Mais quelle est donc la nature véritable de l’état de grâce dont nous parlons ? D’abord, comprenons qu’il résulte d’un parfait équilibre entre la conscience et les autres aspects de la psyché, d’une part et le corps, d’autre part : « c’est une reconnaissance biologique et spirituelle de l’unicité de l’individu et de sa relation avec l’univers au sens large du terme. » (17) Le corps et l’âme travaillent alors dans la même direction : « leur relation est harmonieuse et leurs systèmes d’équilibre respectifs vous gardent en état de grâce et en bonne santé (18). »

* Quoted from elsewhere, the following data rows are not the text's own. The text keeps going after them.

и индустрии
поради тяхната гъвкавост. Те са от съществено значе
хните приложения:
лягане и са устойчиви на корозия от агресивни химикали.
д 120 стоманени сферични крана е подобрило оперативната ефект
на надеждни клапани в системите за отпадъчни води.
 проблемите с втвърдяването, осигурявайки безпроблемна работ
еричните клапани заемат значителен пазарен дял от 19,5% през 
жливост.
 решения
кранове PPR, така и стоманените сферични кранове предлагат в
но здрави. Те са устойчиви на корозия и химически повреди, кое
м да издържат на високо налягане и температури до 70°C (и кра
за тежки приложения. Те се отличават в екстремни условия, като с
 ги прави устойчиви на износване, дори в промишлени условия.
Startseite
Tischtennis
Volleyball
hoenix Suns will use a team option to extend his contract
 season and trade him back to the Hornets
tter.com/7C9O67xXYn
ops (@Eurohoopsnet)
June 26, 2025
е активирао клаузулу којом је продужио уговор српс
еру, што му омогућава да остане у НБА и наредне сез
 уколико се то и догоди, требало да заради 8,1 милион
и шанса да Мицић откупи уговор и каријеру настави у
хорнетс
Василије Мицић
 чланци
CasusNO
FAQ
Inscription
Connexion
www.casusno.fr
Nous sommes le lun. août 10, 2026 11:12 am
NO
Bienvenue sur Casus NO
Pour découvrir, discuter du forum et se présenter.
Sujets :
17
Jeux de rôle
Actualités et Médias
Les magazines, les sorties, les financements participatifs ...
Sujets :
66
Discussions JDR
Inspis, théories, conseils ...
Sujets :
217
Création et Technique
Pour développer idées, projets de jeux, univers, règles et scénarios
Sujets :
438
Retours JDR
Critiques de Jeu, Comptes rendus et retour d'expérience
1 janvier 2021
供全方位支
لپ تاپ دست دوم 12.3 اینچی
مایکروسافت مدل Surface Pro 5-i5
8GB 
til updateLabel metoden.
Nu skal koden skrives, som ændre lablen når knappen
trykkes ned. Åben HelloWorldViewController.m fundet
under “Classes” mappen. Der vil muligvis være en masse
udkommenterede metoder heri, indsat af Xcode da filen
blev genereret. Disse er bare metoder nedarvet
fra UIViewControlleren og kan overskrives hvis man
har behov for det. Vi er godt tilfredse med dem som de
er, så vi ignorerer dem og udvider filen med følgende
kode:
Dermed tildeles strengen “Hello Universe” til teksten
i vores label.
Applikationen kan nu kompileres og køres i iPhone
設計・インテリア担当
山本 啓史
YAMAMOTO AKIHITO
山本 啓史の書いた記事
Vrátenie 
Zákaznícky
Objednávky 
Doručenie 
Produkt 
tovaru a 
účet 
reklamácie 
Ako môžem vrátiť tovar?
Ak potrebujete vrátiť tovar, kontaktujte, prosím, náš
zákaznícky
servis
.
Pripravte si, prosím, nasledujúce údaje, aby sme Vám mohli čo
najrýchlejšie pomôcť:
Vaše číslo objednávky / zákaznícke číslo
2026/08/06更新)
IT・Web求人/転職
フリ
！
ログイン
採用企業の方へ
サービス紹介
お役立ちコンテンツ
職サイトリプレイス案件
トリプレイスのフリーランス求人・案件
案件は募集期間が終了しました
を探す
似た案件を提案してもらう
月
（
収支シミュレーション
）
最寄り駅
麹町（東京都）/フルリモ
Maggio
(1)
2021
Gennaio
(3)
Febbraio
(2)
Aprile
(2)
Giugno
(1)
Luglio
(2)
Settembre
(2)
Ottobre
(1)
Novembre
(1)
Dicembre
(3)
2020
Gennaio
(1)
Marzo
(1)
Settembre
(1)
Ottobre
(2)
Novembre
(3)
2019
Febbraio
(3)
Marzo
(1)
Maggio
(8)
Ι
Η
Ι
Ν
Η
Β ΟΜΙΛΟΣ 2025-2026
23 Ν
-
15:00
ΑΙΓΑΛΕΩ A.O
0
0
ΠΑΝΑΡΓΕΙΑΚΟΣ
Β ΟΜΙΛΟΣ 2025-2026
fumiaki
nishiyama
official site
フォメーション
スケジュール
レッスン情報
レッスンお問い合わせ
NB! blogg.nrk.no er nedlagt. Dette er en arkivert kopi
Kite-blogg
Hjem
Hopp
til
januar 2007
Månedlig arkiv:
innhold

            On pourrait définir la grâce comme l’appréciation innée de notre rectitude fondamentale et de notre place dans l’univers, en d’autres mots, c’est la reconnaissance émotionnellement sentie de notre raison d’être et de notre liberté (19). C’est la sensation joyeuse et mystérieuse d’un support intérieur (20) et une acceptation joyeuse et transparente de notre existence, comme l’exprime instinctivement notre corps. (21)

Nous sommes donc nés en « état de grâce » et nous mourrons en « état de grâce » : il est impossible pour nous d’en échapper. Ne pouvant nous être ravie, nous ne pouvons donc pas « tomber en dehors » de la grâce. Mais nous pouvons l’ignorer : car l’homme peut refuser « cette grande joie de vivre » à cause de « l’immense liberté de sa pensée consciente », l’oublier, ne pas y croire et même utiliser sa volonté pour en nier l’existence (22). Ne serait-ce pas là le véritable sens du péché que de refuser sa propre dignité découlant de cet état de grâce innée?